Am 06.01.2014 wurde das Autonome Zentrum von einer Gruppe von Neonazis angegriffen. Unter ihnen sollen auch zahlreiche bekannte Neonazis, die dem Aachener Hooliganspektrum zuzuordnen sind., gewesen sein. Am besagten Abend ging die Polizei nicht, wie erwartet werden könnte, gegen die Angreifer_innen vor, sondern gegen die Angegriffenen. So wurde das AZ von ihnen abgeschirmt, mehrere Stunden lang jede_r, der nach dem Angriff nach Hause gehen wollte, kontrolliert. Doch diese Kriminalisierung von Betroffenen von Neonaziangriffen schien den Aachener Behörden nicht genug. Nun erhielten Menschen, die die Polizei meint, am Ort gesehen zu haben, Vorladungen mit dem Tatvorwurf Landfriedensbruch und versuchte schwerer Körperverletzung.

Dieser Umgang mit faschistischen Angriffen passt in ein Gesamtbild. So wird seit jeher antifaschistisches Engagement von Polizei und Staatsanwaltschaft geahndet, während Neonazis freie handhabe gewährt wird.
So griffen 2013 Neonazis eine antirassistische Demonstration an, die auf die Situation von Refugees und der Gruppe Lampedusa aufmerksam machen sollte, und solidarisierten sich mit der griechischen faschistischen Organisation “Goldene Morgenröte”. Mitglieder dieser sind für die Ermordung von Menschen verantwortlich. Nicht nur, dass die Polizei an dieser Stelle nicht eingriff, vielmehr erlaubten sie ihnen nach dem Angriff auch noch eine Spontandemonstration anzumelden.
An der selben Stelle wurde 2008 ebenfalls eine antifaschistische Demonstration angegriffen.
Auch war das AZ in den vergangenen Jahren immer wieder Ziel von Angriffen und Anschlägen. So wurde Buttersäure ins AZ gekippt, eine Bombenattrappe davor deponiert, Menschen, die aus dem AZ kamen abgefangen etc…
Während Neonazis und rassistischer Hetze Raum gegeben wird, wird antifaschistisches Handeln kriminalisiert.
So versucht die Aachener Staatsanwaltschaft, wegen einer friedlichen Gleisblockade gegen den jährlichen Aufmarsch der mittlerweile verbotenen Kameradschaft Aachener Land in Stolberg im April 2012, zahlreiche Antifaschist_innen vor Gericht zu bringen. Bereits im ersten Prozess stellten sich die Anklagepunkte als nicht haltbar heraus. Der Prozess musste darum eingestellt werden.

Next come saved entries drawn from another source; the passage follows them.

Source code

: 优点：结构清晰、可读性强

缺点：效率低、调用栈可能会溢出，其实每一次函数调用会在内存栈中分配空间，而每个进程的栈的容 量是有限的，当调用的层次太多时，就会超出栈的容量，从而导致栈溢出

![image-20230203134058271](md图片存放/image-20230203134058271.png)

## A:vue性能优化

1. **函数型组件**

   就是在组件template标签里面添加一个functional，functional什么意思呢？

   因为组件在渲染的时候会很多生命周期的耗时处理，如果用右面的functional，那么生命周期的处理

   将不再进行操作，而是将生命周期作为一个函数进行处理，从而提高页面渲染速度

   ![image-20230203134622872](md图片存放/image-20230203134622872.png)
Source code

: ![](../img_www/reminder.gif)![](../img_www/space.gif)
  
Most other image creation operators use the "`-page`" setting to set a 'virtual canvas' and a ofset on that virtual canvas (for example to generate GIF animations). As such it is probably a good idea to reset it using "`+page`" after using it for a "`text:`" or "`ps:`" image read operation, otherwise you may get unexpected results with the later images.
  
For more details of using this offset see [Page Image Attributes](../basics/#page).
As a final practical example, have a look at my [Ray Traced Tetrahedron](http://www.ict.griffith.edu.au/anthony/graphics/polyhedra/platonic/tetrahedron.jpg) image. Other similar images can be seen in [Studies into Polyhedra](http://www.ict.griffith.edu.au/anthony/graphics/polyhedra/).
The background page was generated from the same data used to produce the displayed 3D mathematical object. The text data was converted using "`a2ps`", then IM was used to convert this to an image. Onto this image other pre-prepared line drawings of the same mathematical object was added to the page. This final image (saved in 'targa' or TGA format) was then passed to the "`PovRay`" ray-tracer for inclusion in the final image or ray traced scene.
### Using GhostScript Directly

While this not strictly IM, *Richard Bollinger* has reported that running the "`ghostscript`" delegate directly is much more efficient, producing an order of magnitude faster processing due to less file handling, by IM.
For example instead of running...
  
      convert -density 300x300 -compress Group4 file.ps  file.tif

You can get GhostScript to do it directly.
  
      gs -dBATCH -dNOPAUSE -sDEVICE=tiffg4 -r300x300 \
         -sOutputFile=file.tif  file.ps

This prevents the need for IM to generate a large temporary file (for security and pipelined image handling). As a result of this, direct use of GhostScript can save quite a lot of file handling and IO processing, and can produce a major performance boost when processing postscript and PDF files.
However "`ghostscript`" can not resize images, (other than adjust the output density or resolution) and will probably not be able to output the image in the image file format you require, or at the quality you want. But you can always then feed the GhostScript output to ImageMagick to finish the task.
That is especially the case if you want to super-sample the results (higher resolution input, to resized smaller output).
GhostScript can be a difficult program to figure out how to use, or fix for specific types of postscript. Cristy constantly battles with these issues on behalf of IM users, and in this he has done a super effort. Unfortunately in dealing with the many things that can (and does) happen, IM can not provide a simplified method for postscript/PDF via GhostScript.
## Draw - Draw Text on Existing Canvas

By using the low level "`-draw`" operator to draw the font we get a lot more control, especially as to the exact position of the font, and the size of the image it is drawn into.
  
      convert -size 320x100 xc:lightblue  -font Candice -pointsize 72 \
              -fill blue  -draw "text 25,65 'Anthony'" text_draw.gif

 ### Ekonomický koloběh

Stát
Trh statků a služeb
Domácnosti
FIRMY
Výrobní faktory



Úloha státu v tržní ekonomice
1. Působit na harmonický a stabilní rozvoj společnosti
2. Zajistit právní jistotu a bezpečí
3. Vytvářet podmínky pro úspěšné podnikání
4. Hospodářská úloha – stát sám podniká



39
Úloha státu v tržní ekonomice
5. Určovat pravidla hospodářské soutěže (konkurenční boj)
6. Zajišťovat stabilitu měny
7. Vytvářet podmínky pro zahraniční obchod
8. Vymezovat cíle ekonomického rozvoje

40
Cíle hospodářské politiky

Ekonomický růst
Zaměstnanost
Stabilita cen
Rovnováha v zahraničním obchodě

Die polizeiliche Vorladung des Antifaschisten nach dem Neonaziangriff im Januar reiht sich folglich in eine Aachener Tradition ein. Wir finden das nicht hinnehmbar. Wir fordern eine sofortige Einstellung des Verfahrens!

Solltet auch ihr betroffen sein von Repressionen und Kriminalisierung betroffen sein, meldet euch beim Ermittlungsausschuss Aachen (ea-aachen[ät]nadir.org). Ihr solltet auch nicht die Vorladung bei der Polizei wahrnehmen. Dazu seid ihr nämlich rechtlich nicht verpflichtet. Mit diesem Vorgehen schützt ihr nicht nur euch, sondern auch weitere Antifaschist_innen am besten.